EXERCISE:
Your task is to copy every line below that contains the word "LinX".

DATASET CONTENT:
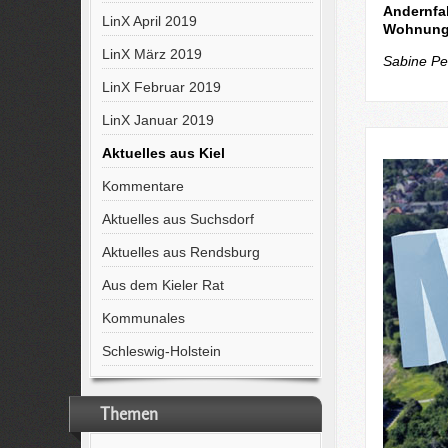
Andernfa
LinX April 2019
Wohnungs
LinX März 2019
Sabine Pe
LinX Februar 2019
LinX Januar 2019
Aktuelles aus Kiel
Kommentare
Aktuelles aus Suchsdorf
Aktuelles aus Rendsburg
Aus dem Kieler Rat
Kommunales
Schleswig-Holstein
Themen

--

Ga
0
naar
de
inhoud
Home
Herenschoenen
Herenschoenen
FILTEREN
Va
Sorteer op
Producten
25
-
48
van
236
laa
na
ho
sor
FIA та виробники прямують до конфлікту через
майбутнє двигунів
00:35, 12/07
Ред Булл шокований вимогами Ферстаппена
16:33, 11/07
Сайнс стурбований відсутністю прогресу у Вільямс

YOUR RESPONSE:
LinX April 2019
LinX März 2019
LinX Februar 2019
LinX Januar 2019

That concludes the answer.